O jogador de futebol Falorin Balogun leva a mão esquerda até a orelha esquerda enquanto comemora um gol com o uniforme listrado de vermelho e branco com detalhes azuis do uniforme da seleção nacional de futebol da USMNT durante a Copa do Mundo de 2026

“No entanto, com um grande número de jogos disputados num espaço de tempo muito curto, é normal que algumas coisas não corram como o esperado.

“Quando isso acontecer, eles estarão prontos para trabalhar ainda mais para se certificarem de que estão totalmente preparados para o próximo jogo.”

Ninguém pode questionar a sinceridade dos oficiais

Collina rejeitou sugestões de que os árbitros foram influenciados por pessoas fora da estrutura de arbitragem da FIFA.

“O debate construtivo sobre as decisões sempre fará parte do futebol, mas acusações infundadas não têm lugar no nosso desporto”, afirmou.

“Ninguém pode questionar a integridade dos árbitros da Copa do Mundo da FIFA.

“Quando isso acontece, provoca reações que levam a ameaças contra eles e suas famílias.

“Ninguém pode pretender influenciar um árbitro da FIFA, nem mesmo o presidente da FIFA”, disse ele.

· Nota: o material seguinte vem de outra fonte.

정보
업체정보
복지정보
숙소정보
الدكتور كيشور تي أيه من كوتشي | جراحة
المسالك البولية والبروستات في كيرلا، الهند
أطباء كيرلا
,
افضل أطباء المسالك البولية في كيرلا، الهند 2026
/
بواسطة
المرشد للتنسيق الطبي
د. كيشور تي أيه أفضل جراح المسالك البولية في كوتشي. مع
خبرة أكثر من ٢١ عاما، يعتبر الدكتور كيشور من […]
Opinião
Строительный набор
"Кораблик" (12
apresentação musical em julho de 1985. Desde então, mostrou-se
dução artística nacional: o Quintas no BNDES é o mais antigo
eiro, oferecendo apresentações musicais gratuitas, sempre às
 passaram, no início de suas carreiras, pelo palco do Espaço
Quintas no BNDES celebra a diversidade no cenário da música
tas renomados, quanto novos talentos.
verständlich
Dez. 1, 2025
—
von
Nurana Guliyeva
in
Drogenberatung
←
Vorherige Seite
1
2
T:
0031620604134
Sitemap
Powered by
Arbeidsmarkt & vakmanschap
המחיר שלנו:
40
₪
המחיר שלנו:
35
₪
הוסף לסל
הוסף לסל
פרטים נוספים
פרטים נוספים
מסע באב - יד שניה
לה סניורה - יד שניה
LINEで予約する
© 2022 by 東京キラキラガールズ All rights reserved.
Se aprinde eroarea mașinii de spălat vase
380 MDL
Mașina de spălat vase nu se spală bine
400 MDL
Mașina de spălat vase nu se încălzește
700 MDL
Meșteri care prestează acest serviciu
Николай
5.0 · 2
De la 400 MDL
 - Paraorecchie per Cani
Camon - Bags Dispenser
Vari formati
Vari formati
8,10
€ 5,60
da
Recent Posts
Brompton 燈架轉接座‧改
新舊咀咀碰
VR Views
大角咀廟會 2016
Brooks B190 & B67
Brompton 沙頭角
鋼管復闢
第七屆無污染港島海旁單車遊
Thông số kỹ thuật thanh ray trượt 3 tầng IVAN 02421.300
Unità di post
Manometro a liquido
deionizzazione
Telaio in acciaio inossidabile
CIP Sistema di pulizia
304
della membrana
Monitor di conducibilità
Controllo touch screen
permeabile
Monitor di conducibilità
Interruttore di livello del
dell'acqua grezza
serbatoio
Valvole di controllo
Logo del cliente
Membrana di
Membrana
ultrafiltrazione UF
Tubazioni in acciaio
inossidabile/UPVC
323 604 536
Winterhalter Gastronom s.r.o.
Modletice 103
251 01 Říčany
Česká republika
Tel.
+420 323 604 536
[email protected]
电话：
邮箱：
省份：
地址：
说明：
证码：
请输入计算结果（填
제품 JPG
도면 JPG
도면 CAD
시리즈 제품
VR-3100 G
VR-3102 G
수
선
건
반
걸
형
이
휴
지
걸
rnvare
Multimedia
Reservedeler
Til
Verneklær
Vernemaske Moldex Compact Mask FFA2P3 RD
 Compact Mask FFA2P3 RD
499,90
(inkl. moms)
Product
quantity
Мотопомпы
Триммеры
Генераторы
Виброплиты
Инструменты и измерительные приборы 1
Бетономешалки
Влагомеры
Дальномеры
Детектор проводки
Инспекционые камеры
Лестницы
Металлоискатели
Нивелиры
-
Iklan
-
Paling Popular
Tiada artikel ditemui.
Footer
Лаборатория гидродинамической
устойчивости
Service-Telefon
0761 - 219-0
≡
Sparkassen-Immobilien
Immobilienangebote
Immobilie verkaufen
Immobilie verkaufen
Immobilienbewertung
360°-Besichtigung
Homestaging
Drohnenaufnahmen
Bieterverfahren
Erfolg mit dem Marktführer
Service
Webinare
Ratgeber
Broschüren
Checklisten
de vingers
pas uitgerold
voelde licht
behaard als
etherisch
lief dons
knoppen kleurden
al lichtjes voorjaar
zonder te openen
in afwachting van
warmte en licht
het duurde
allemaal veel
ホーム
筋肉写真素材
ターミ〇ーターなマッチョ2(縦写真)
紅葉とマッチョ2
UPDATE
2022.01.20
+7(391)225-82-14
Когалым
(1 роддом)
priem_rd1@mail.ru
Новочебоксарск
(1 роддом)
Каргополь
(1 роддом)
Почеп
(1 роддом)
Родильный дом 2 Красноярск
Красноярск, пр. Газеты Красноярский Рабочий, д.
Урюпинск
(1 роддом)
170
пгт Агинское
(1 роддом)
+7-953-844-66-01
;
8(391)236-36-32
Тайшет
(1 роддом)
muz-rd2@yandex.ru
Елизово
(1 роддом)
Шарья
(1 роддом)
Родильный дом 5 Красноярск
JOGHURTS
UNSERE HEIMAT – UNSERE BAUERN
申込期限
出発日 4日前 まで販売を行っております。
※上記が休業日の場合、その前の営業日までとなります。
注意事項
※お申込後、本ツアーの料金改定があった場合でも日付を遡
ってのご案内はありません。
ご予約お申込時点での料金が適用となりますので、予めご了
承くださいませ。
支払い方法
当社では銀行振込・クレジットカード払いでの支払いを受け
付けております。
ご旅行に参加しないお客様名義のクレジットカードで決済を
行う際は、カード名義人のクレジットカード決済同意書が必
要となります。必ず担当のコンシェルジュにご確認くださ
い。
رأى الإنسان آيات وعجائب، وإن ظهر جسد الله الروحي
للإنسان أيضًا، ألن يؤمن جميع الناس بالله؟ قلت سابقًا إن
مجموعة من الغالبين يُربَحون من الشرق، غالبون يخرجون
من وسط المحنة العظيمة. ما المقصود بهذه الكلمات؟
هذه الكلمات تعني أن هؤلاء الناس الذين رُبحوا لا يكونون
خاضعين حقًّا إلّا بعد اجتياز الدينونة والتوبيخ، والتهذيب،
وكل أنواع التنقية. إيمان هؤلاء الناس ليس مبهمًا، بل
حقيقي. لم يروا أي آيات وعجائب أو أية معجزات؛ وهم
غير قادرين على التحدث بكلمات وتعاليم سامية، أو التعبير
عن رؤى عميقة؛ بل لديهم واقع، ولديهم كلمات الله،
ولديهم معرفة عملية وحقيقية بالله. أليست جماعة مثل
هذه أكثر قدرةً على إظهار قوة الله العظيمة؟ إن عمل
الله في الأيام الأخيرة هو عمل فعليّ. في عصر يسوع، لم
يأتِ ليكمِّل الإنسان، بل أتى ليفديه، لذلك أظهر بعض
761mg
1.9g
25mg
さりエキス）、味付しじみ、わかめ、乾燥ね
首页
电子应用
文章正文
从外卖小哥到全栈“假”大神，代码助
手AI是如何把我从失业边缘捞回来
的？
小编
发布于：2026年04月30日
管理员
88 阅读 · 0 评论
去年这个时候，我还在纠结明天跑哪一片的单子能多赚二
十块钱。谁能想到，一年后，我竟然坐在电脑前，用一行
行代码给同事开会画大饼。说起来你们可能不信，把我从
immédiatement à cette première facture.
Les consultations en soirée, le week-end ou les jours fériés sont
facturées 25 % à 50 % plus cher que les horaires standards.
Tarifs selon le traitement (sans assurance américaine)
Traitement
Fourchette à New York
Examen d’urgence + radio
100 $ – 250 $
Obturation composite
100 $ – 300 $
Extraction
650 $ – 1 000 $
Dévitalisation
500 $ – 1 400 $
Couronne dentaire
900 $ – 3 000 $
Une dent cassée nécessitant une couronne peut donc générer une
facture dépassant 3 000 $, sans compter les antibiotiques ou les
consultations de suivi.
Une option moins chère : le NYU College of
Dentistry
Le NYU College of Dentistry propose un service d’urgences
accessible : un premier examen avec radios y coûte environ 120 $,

“Ele sempre demonstrou todo o seu apoio ao FIFA Team One, enquanto estamos confiantes de que trabalhará com total independência.

“Os árbitros tomam decisões honestas e, tal como os jogadores e treinadores, tentam sempre dar o seu melhor.”

Por que o gol do Egito foi perdido contra a Argentina?

O técnico do Egito, Hossam Hassan, discute com o árbitro francês François Letexier durante a derrota na Copa do Mundo para a ArgentinaO técnico do Egito, Hossam Hassan, discute com o árbitro francês François Letexier durante a derrota na Copa do Mundo para a Argentina

Collina também abordou a polêmica em torno do gol anulado do Egito contra a Argentina.

Ele explicou que os árbitros assistentes de vídeo analisam a fase de posse de todo o ataque que antecede cada gol e podem recomendar uma revisão em campo se uma infração for detectada.

“Não há limite definido quanto à distância do alvo ou ao tempo entre o incidente e o alvo”, disse Collina.

“O número 19 do Egito, Marwan Attia, claramente pisou no pé do número 6 da Argentina, Lisandro Martinez”, disse Collina.

“Acreditamos que uma falta é uma falta.

“Mesmo que a falta seja óbvia, mas o árbitro não a veja em campo, o VAR pode intervir.

“Pisar a perna de um adversário é uma falta, mas um defensor que toca a bola primeiro e depois faz contato normal no futebol não sofre falta”, disse ele.

“O árbitro e o VAR detectaram contato normal de futebol entre o número 10 do Egito, Mohamed Salah, e o número 10 da Argentina, Julian Alvarez.

“É claro que há sempre um elemento subjectivo em algumas decisões, mas ficámos satisfeitos com a forma como este princípio foi aplicado ao longo do torneio.”